Cancer treatment is not one size fits all. Physicians must consider the different mutations, tumor formations, and affected tissue types of a case and tailor treatment to each patient. To find the most effective treatment for each patient, doctors and researchers sometimes use patient derived tumor samples to test which drugs work best on a particular tumor before administering the drugs to patients.
However, current patient derived tissue models such as organoids are limited by slow results, low reproducibility, and an inaccurate representation of the tumor environment. In a recent Cell Stem Cell study, researchers at Duke University developed a system for generating patient derived miniature tissue spheres that are smaller than organoids (1). The researchers used these tiny tissue samples, called micro-organospheres (MOS), to assess a broad range of drugs and produce results in as little as two weeks.
The new study represents “a new dimension of the drug discovery field,” said Jesse Boehm, a cancer researcher at the Broad Institute of MIT and Harvard who was not affiliated with this study. “This is a thorough proof-of-concept study that begins to show the feasibility of each step in the process,” from device manufacturing, to confirming the accuracy of the model, and to performing drug studies.
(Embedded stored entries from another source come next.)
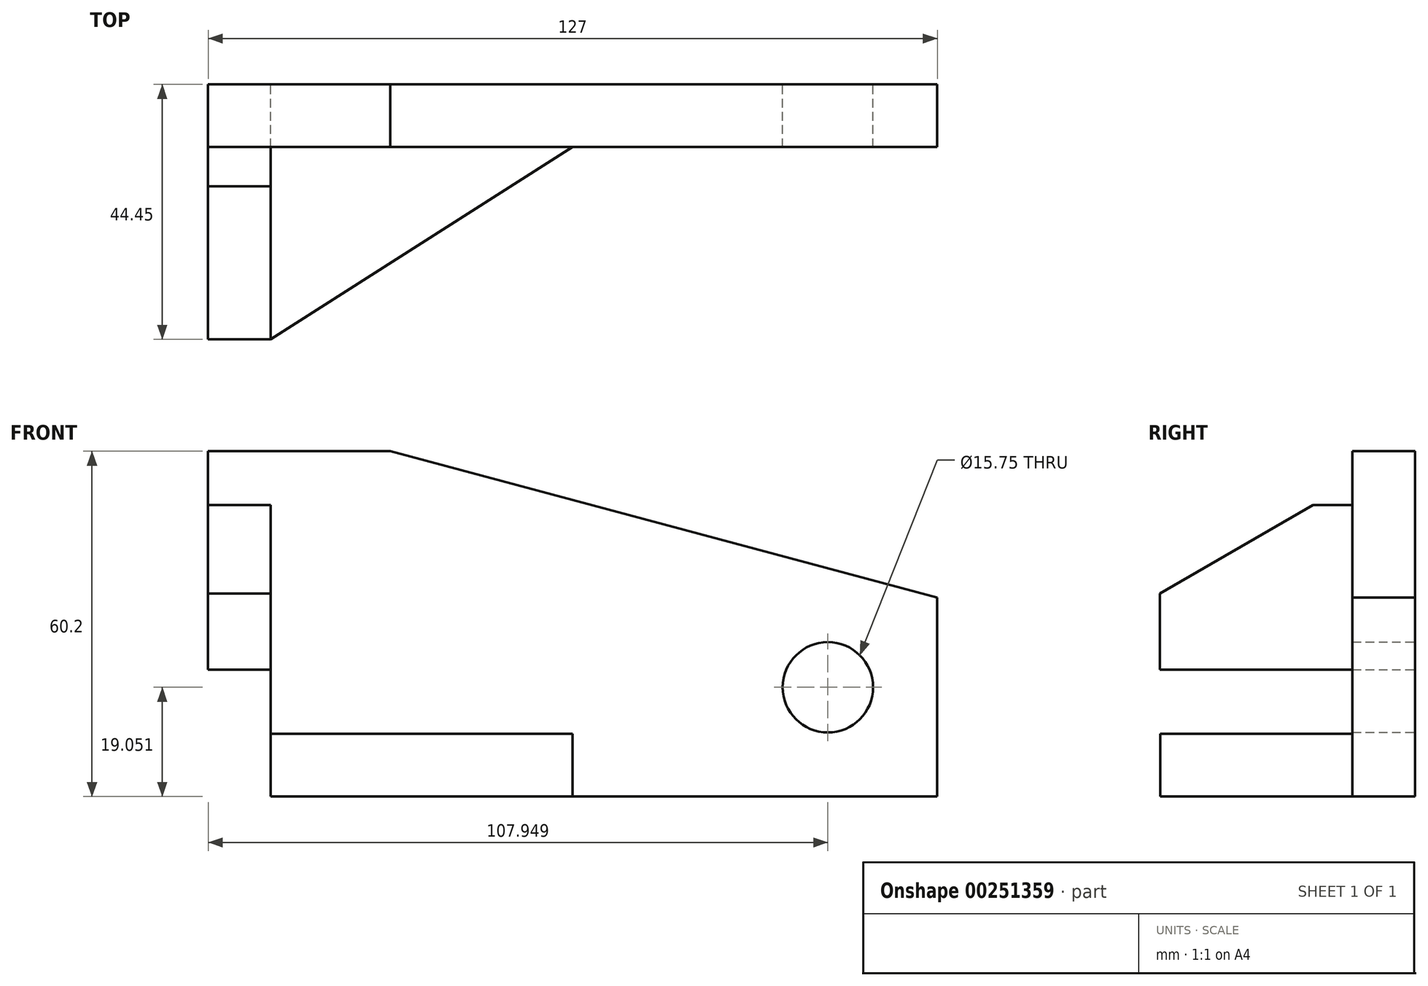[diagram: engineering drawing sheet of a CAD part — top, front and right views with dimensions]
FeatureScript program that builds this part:
annotation { "Feature Type Name" : "Feature", "Feature Type Description" : "" }
export const myFeature = defineFeature(function(context is Context, id is Id, definition is map)
    precondition{}
    {
        {
            var Q0;
            Q0=qCreatedBy(makeId("Front.planeOp"),FACE);
            var sketch = newSketch(context, id + "F0", { "sketchPlane" : qUnion([Q0])});
            skLineSegment(sketch, "E0.bottom", {"start": v(-45.65, 30.1) * mm, "end": v(-13.9, 30.1) * mm});
            skLineSegment(sketch, "E0.top", {"start": v(-45.65, -30.1) * mm, "end": v(81.35, -30.1) * mm});
            skLineSegment(sketch, "E0.left", {"start": v(-45.65, 30.1) * mm, "end": v(-45.65, -30.1) * mm});
            skLineSegment(sketch, "E0.right", {"start": v(81.35, 4.58) * mm, "end": v(81.35, -30.1) * mm});
            skLineSegment(sketch, "E1.top", {"start": v(-45.65, -30.1) * mm, "end": v(-34.73, -30.1) * mm});
            skLineSegment(sketch, "E2.bottom", {"start": v(-34.73, -19.18) * mm, "end": v(17.85, -19.18) * mm});
            skLineSegment(sketch, "E2.top", {"start": v(-34.73, -30.1) * mm, "end": v(17.85, -30.1) * mm});
            skLineSegment(sketch, "E2.left", {"start": v(-34.73, -19.18) * mm, "end": v(-34.73, -30.1) * mm});
            skLineSegment(sketch, "E2.right", {"start": v(17.85, -19.18) * mm, "end": v(17.85, -30.1) * mm});
            skLineSegment(sketch, "E3", {"start": v(-13.9, 30.1) * mm, "end": v(81.35, 4.58) * mm});
            skCircle(sketch, "E4", {"center": v(62.3, -11.05) * mm, "radius": 7.87 * mm});
            skLineSegment(sketch, "E5", {"start": v(-13.9, 30.1) * mm, "end": v(76.05, 30.1) * mm, "construction": true});
            skLineSegment(sketch, "E6.top", {"start": v(-45.65, 20.7) * mm, "end": v(-34.73, 20.7) * mm});
            skLineSegment(sketch, "E6.left", {"start": v(-45.65, -30.1) * mm, "end": v(-45.65, 20.7) * mm});
            skLineSegment(sketch, "E6.right", {"start": v(-34.73, -30.1) * mm, "end": v(-34.73, 20.7) * mm});
            skLineSegment(sketch, "E7.top", {"start": v(-45.65, -8) * mm, "end": v(-34.73, -8) * mm});
            skLineSegment(sketch, "E7.left", {"start": v(-45.65, -30.1) * mm, "end": v(-45.65, -8) * mm});
            skLineSegment(sketch, "E7.right", {"start": v(-34.73, -30.1) * mm, "end": v(-34.73, -8) * mm});
            skSolve(sketch);
        }
        {
            var Q0;
            Q0=makeQuery(id+"F0.imprint","IMPRINT",FACE,{"disambiguationData":[TD([[makeQuery(id+"F0.imprint","IMPRINT",EDGE,{"derivedFrom":sQuery(id+"F0.wireOp",EDGE,"E6.top")}),-1.0]])]});
            var Q1;
            {var subQ0=sQuery(id+"F0.wireOp",EDGE,"E2.bottom");Q1=makeQuery(id+"F0.imprint","IMPRINT",FACE,{"disambiguationData":[TD([[makeQuery(id+"F0.imprint","IMPRINT",EDGE,{"derivedFrom":subQ0}),-1.0]])]});}
            var Q2;
            Q2=makeQuery(id+"F0.imprint","IMPRINT",FACE,{"disambiguationData":[TD([[makeQuery(id+"F0.imprint","IMPRINT",EDGE,{"derivedFrom":sQuery(id+"F0.wireOp",EDGE,"E0.bottom")}),-1.0]])]});
            var Q3;
            {var subQ2=sQuery(id+"F0.wireOp",EDGE,"E1.top");Q3=makeQuery(id+"F0.imprint","IMPRINT",FACE,{"disambiguationData":[TD([[makeQuery(id+"F0.imprint","IMPRINT",EDGE,{"derivedFrom":subQ2}),1.0]])]});}
            extrude(context, id + "F1", {"entities" : qUnion([Q0, Q1, Q2, Q3]), "depth" : 10.92 * mm});
        }
        {
            var Q0;
            Q0=makeQuery(id+"F0.imprint","IMPRINT",FACE,{"disambiguationData":[TD([[makeQuery(id+"F0.imprint","IMPRINT",EDGE,{"derivedFrom":sQuery(id+"F0.wireOp",EDGE,"E6.top")}),-1.0]])]});
            var Q1;
            {var subQ0=sQuery(id+"F0.wireOp",EDGE,"E2.bottom");Q1=makeQuery(id+"F0.imprint","IMPRINT",FACE,{"disambiguationData":[TD([[makeQuery(id+"F0.imprint","IMPRINT",EDGE,{"derivedFrom":subQ0}),-1.0]])]});}
            var Q2;
            {var subQ2=sQuery(id+"F0.wireOp",EDGE,"E1.top");Q2=makeQuery(id+"F0.imprint","IMPRINT",FACE,{"disambiguationData":[TD([[makeQuery(id+"F0.imprint","IMPRINT",EDGE,{"derivedFrom":subQ2}),1.0]])]});}
            extrude(context, id + "F2", {"entities" : qUnion([Q0, Q1, Q2]), "operationType" : NewBodyOperationType.ADD, "depth" : 44.45 * mm});
        }
        {
            var Q0;
            Q0=makeQuery(id+"F2.opExtrude","CAP_EDGE",EDGE,{"disambiguationData":[OSD([sQuery(id+"F0.wireOp",EDGE,"E2.right")])],"isStart":false});
            chamfer(context, id + "F3", {"entities" : qUnion([Q0]), "chamferType" : ChamferType.OFFSET_ANGLE, "width" : 33.53 * mm, "oppositeDirection" : false, "angle" : 57.5 * degree, "tangentPropagation" : true});
        }
        {
            var Q0;
            Q0=makeQuery(id+"F2.opExtrude","CAP_EDGE",EDGE,{"disambiguationData":[OSD([sQuery(id+"F0.wireOp",EDGE,"E6.top")])],"isStart":false});
            chamfer(context, id + "F4", {"entities" : qUnion([Q0]), "chamferType" : ChamferType.OFFSET_ANGLE, "width" : 26.67 * mm, "oppositeDirection" : false, "angle" : 30 * degree, "tangentPropagation" : true});
        }
    });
Xiling Shen, a cancer biologist at Duke University and author of the study, used samples from a tumor biopsy to generate micro-tumors ex vivo that represent the genetics and microenvironment of the original tumor. Since MOS are smaller than organoids, they have a shorter growth timeline that allows for faster drug testing. One tumor biopsy can be used to generate more than a thousand MOS, maximizing the use of one sample. The researchers recapitulated the patient’s immune microenvironment by retaining immune cells in the MOS and ensuring that they responded to immunotherapy.
To validate their approach, Shen’s team first tested more than one hundred FDA-approved drugs on MOS derived from a patient with rectal cancer and found that the cancer was sensitive to the drug oxaliplatin. The researchers then incorporated biopsies from 7 additional patients into the sample group. Four samples were sensitive to oxaliplatin, and the other four were resistant.
The team next gave each patient oxaliplatin, and the results matched Shen’s team’s prediction; the four patients whose MOS were sensitive to oxaliplatin responded well to the treatment. The sizes of their liver lesions decreased. Three of the four patients resistant to oxaliplatin did not respond to the drug.
With their MOS system, Shen’s team can screen a wide range of drugs, including checkpoint inhibitors, which are drugs that help cancer cells detect and attack cancerous cells, as well as immune modulators and antibody drugs. Shen’s team started a clinical trial in June of 2022 to test patient tumor samples on a wider scale.
The authors of the study also established their own startup company, Xilis, to develop a MOS commercial assay for use in the clinic. Shen believes that researchers could translate this proof of concept to other diseases and patient derived cell types to study conditions that don’t have reliable drug testing models.
“For the first time, you can reliably do drug testing in a clinic setting within 10 days, and also be able to assess immune drugs that right now don't have comparable preclinical models,” said Shen.
References
- Ding, S. et al. Patient-derived micro-organospheres enable clinical precision oncology. Cell Stem Cell 29, 905-917 (2022).